Del Carroll

Personal information
- Born: October 30, 1919 Chester, Pennsylvania, U.S.
- Died: May 9, 1982 (aged 62) Lexington, Kentucky, U.S.
- Occupation: Trainer

Horse racing career
- Sport: Horse racing
- Career wins: 2,115

Major racing wins
- Hanshin Cup Handicap (1959) Royal Poinciana Handicap (1961) Blue Grass Stakes (1966) Breeders' Futurity Stakes (1966, 1978) Ben Ali Handicap (1967) Juvenile Stakes (1967) Youthful Stakes (1967, 1978) Clark Handicap (1968, 1969) Palm Beach Handicap (1968) Phoenix Handicap (1969) Ashland Stakes (1970) Fashion Stakes (1970) Acorn Stakes (1971) Mother Goose Stakes (1971) Fayette Handicap (1973) Jersey Derby (1974) Astoria Stakes (1979) East View Stakes (1979) Southwest Stakes (1979) Adirondack Stakes (1980) Alcibiades Stakes (1980) Gravesend Handicap (1980, 1981) Razorback Handicap (1980) Schuylerville Stakes (1980, 1981) American Classic Race wins: Preakness Stakes (1972)

Racing awards
- Leading trainer at Oaklawn Park (1979) Leading trainer at Keeneland (Spring & Fall 1981, Spring 1982)

Honours
- Museum of Polo and Hall of Fame (2003)

Significant horses
- Abe's Hope, April Skies, Bee Bee Bee, Deceit, Raja Baba

= Del W. Carroll =

American horse trainer and polo player

Delmer W. Carroll (October 30, 1919 – May 9, 1982) was an American champion polo player, Thoroughbred racehorse owner/trainer, and soldier during World War II.

==Biography==
Delmer W. Carroll was born in Chester, Pennsylvania. He began riding and jumping horses before he was ten years old. He was educated at the Lawrenceville School in New Jersey where he was a member of a championship winning polo team.

Carroll served in the US Army cavalry during World War II. He rose to the rank of first lieutenant. According to a 1945 Pennsylvania Military College article, he "was a member of the mechanized cavalry group that did the dangerous advance scouting during the German campaign."

Carroll's knowledge of horses led to his participation in the game of polo. One of the top twenty-five players in the world during the 1950s and 1960s, he became an eight-goal handicap player. He remained active in the game throughout his life and at the time of his death at age sixty-two still had a four-goal handicap. His interest in horses also led to a career as a professional horse trainer, conditioning Thoroughbreds for friends and fellow polo players, William S. Farish III and Michael Grace Phipps.

===1972 Preakness Stakes===
Del Carroll had four horses run in the Kentucky Derby with his best result a fifth in 1966 with Blue Grass Stakes winner, Abe's Hope. He had had a sixth-place finish in the 1969 Preakness Stakes but on May 29, 1972, he earned the most important win of his career. In that year's Preakness Stakes, run on a sloppy Pimlico Race Course, Carroll's colt Bee Bee Bee took victory in the prestigious U.S. Triple Crown race.

During his career, Del Carroll won three training titles at Keeneland Race Course, one at Oaklawn Park Race Track, and was one of the top trainers at Arlington Park in Chicago where he won 262 races.

Alone in the early morning of May 5, 1982, Del Carroll was galloping one of his horses on the Keeneland track when he was thrown by the horse and suffered severe head injuries.
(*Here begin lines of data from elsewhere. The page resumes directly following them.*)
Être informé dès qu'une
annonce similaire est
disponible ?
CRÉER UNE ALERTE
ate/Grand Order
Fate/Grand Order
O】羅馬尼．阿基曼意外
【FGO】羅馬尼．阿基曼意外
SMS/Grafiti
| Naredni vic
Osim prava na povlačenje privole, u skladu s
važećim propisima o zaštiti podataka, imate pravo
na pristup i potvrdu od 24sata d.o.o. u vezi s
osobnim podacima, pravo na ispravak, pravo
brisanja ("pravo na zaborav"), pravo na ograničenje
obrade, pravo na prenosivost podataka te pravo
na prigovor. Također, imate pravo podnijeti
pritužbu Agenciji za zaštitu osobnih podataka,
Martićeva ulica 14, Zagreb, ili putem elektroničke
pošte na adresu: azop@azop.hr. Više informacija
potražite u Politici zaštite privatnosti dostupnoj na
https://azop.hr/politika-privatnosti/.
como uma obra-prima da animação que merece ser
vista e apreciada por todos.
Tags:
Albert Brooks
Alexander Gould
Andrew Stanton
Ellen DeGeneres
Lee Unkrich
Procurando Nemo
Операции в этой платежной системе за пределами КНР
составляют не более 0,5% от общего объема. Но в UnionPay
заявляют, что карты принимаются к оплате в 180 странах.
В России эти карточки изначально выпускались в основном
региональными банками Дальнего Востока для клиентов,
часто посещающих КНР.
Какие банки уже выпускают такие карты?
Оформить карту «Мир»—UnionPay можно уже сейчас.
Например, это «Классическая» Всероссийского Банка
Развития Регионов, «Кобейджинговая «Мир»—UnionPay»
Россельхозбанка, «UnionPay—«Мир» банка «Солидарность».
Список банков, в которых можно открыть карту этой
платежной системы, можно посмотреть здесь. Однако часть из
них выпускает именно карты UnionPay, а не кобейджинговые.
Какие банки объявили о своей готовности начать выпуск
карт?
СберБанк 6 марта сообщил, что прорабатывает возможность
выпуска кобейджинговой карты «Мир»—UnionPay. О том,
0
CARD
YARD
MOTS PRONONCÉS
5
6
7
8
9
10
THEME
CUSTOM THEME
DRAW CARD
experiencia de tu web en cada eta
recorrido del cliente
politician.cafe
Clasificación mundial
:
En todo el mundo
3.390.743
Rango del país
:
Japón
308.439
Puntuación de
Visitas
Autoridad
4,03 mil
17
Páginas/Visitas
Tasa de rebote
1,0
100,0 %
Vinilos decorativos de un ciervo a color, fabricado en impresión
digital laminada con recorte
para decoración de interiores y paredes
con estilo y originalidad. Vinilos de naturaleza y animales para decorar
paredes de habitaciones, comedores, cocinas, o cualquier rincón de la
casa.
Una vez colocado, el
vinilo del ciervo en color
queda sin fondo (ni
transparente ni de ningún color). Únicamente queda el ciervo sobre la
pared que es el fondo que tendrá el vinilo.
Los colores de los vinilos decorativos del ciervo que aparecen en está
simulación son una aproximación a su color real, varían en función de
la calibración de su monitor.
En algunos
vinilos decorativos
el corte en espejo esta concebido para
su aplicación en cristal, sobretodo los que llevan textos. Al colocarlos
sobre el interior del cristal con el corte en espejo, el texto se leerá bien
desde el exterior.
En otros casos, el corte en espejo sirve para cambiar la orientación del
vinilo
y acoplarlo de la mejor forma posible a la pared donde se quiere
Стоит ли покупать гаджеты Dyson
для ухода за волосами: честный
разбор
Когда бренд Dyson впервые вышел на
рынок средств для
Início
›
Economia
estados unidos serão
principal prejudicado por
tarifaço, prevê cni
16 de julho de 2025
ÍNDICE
He underwent surgery at St. Joseph's Hospital in Lexington but died four days later.

==Legacy==
His son, Del Carroll II, who was his assistant from 1970 through 1979, is now a trainer at tracks on the US East Coast.

His daughter, Robin Ann Carroll, who grew up with her father on the race track, is now the owner of Magazin Farms and an established Thoroughbred breeder in the sport of polo. Her son, Del Carroll Walton is an established polo player and horseman.

His youngest daughter, Larkspur Carroll, studied veterinary medicine at Ohio State University, became a doctor of veterinary medicine, is a practice owner/member at CORE Therapies – the Veterinary Acupuncture and Chiropractic Clinic. She is also the mother to Aurea, Del W. Carroll's granddaughter.